What you should do:
Answer these questions from the article on the JDWP onthrow option:
(a) What conference was the author attending when he discussed the error with Aleksey Shipilev?
(b) What port number is passed to jdb when attaching?
(c) Which class does the exception class Ex extend?

Text excerpt:
--- start ---

This article is part of my work in the SapMachine team at SAP, making profiling and debugging easier for everyone.

JDWP, onthrow and a mysterious error

In my previous Java-related blog post called Level-up your Java Debugging Skills with on-demand Debugging, I showed you how to use the onthrow option of the JDWP agent to start the debugging session on the first throw of a specific exception. This gave us a mysterious error in JDB:

And I asked if somebody had any ideas. No one had, but I was at Devoxx Belgium and happened to talk with Aleksey Shipilev about it at the Corretto booth:

Two OpenJDK developers having fun at Devoxx: Investigating a jdb bug with Shipilev
in the Coretto booth (Tweet)

We got a rough idea of what was happening, and now that I’m back from Devoxx, I have the time to investigate it properly. But to recap: How can you use the onthrow option and reproduce the bug?

Recap

We use a simple example program with throws and catches the exception Ex twice:

public class OnThrowAndJCmd {

    public static void main(String[] args) throws InterruptedException {
        System.out.println("Hello world!");
        try {
            throw new Ex("");
        } catch (Ex e) {
            System.out.println("Caught");
        }
        try {
            throw new Ex("");
        } catch (Ex e) {
            System.out.println("Caught");
        }
        for (int i = 0; i < 1000; i++) {
            System.out.print(i + " ");
            Thread.sleep(2000);
        }
    }
}

class Ex extends RuntimeException {
    public Ex(String msg) {
        super(msg);
    }
}

We then use one terminal to run the program with the JDWP agent attached and the other to run JDB:

java "-agentlib:jdwp=transport=dt_socket,server=y,suspend=y,address=*:5005,onthrow=Ex,launch=exit" src/test/java/OnThrowAndJCmd.java

# in another terminal
jdb -attach 5005

Then JDB prints us the expected error trace:

Exception in thread "event-handler" java.lang.NullPointerException: Cannot invoke "com.sun.jdi.ObjectReference.referenceType()" because the return value of "com.sun.jdi.event.ExceptionEvent.exception()" is null
        at jdk.jdi/com.sun.tools.example.debug.tty.TTY.exceptionEvent(TTY.java:171)

--- end ---

A run of records:
--- start ---

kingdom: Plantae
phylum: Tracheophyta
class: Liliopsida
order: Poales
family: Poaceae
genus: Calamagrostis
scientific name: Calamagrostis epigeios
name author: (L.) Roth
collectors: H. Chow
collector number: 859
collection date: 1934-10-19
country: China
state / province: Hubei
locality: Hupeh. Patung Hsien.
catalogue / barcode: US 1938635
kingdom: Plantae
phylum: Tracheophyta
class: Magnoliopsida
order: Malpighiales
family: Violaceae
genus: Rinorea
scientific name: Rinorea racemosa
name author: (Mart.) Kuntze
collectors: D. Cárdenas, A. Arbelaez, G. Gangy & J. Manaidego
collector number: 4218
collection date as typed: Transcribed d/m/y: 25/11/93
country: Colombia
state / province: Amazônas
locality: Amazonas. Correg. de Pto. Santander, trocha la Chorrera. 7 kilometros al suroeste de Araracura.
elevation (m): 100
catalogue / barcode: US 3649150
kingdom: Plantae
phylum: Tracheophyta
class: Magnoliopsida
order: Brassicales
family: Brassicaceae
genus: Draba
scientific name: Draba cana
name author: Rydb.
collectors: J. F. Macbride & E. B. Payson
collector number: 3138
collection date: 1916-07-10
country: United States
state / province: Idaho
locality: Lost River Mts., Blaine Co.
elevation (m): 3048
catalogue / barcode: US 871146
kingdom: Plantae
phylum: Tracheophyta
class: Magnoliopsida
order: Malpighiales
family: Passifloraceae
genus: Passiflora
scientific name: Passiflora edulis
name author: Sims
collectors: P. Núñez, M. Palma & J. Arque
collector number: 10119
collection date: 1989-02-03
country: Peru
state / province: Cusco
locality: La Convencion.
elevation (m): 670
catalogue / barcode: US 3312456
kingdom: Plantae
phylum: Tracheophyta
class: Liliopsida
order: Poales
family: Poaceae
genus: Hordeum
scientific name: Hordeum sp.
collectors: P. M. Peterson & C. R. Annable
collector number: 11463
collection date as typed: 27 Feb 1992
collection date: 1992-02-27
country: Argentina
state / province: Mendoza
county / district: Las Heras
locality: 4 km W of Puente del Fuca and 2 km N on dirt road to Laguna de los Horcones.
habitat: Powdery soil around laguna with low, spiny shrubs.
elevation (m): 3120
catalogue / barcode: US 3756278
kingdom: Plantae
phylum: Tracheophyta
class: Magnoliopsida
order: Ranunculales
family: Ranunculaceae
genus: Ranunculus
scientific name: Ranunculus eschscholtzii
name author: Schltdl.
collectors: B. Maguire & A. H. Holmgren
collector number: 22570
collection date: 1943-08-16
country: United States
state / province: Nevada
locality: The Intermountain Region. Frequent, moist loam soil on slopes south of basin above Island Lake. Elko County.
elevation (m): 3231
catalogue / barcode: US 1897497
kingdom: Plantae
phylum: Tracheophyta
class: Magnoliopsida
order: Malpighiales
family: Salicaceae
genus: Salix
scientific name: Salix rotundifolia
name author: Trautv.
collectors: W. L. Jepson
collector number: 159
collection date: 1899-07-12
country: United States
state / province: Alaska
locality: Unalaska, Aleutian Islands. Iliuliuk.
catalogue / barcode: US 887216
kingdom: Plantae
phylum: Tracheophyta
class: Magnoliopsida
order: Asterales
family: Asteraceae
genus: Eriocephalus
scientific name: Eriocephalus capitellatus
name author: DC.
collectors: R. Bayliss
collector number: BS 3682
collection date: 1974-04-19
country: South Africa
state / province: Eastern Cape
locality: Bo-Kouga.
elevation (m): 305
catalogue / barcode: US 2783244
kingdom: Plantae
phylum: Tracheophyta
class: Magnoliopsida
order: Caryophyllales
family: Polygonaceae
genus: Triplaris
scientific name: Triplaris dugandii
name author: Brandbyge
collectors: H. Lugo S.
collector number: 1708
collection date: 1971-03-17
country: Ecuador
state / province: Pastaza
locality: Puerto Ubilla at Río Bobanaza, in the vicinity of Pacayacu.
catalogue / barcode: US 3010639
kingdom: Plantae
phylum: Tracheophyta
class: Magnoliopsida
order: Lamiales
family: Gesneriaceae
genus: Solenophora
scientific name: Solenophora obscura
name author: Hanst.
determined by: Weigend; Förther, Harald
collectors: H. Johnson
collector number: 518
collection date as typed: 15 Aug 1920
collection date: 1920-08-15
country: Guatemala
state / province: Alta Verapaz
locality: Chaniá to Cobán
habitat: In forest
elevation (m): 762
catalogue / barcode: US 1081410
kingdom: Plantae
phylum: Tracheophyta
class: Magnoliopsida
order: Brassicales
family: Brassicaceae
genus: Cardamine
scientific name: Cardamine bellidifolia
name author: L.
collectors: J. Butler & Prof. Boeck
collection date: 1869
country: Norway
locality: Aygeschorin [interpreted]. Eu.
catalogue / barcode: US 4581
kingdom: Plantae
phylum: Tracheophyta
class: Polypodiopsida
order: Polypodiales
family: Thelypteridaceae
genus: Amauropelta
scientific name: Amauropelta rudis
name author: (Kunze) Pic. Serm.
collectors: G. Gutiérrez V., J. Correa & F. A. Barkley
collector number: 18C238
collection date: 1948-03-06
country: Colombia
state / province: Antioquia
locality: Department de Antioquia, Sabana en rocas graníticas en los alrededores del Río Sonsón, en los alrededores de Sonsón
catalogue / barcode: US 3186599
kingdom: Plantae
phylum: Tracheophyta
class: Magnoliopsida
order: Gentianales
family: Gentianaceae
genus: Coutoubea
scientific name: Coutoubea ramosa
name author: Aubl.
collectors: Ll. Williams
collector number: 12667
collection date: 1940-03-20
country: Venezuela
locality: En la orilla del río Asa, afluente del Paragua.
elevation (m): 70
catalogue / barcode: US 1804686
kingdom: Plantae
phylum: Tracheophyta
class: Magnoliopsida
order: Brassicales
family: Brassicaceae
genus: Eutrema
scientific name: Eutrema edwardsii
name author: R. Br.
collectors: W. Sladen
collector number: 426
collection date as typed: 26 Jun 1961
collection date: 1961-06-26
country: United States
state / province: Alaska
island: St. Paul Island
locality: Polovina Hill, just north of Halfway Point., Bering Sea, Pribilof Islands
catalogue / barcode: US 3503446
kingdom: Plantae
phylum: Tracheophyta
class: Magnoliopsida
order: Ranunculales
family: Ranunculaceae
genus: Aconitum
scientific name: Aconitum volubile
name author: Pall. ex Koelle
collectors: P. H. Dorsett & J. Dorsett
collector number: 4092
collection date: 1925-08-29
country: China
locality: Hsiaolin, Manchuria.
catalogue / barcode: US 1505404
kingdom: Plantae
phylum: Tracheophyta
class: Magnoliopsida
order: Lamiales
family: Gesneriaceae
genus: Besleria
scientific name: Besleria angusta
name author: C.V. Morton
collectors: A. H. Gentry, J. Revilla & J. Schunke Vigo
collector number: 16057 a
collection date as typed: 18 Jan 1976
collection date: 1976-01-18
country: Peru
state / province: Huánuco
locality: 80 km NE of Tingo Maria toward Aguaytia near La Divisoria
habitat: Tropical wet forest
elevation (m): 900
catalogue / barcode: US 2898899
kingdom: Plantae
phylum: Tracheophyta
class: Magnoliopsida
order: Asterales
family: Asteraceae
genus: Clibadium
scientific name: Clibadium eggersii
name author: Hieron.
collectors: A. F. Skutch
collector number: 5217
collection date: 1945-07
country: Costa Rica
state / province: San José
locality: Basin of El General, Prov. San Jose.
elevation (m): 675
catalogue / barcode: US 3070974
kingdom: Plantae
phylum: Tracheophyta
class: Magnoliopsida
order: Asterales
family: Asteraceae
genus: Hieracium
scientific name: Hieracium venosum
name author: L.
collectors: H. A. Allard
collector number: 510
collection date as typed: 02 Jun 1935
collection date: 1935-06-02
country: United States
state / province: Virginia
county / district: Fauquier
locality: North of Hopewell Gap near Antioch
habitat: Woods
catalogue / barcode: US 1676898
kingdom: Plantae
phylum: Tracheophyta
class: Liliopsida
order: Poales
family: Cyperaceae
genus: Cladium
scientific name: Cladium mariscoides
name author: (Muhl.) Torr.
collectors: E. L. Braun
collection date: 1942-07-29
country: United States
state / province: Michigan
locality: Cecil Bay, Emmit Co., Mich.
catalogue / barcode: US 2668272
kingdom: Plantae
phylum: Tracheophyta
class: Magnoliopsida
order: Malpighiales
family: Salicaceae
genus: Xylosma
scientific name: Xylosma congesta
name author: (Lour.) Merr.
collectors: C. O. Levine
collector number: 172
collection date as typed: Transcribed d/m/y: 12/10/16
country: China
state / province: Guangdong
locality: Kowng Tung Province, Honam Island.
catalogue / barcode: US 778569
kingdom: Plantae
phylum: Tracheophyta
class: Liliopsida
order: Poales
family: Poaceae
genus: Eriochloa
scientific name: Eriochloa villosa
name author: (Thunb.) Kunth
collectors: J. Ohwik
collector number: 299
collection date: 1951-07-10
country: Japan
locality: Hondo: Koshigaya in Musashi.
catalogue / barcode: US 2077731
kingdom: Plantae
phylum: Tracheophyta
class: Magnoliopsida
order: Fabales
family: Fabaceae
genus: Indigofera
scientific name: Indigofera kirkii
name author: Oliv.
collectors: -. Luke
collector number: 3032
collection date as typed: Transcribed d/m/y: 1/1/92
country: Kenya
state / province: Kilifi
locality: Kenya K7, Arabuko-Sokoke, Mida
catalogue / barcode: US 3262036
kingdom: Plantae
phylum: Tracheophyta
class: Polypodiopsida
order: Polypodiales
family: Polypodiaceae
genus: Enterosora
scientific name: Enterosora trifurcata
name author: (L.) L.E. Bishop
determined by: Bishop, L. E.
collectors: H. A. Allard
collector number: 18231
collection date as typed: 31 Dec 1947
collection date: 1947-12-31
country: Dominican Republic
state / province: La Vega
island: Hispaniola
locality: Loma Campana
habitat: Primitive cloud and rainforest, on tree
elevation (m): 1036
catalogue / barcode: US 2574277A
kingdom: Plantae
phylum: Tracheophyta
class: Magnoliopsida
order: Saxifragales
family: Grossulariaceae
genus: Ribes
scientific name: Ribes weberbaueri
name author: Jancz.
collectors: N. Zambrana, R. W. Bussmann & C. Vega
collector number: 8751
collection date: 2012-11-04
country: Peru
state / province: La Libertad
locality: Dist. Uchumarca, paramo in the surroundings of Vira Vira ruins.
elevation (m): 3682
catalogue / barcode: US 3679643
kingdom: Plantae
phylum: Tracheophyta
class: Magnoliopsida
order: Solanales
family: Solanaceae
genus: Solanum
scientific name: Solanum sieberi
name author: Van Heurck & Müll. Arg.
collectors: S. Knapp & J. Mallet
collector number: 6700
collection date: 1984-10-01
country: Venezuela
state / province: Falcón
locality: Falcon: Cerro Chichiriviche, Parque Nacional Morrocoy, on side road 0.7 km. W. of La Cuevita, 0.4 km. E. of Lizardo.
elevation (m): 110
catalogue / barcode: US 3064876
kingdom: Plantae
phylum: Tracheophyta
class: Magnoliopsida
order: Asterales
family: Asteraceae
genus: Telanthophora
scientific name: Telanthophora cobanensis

--- end ---

Task solution:
(a) Devoxx Belgium
(b) 5005
(c) RuntimeException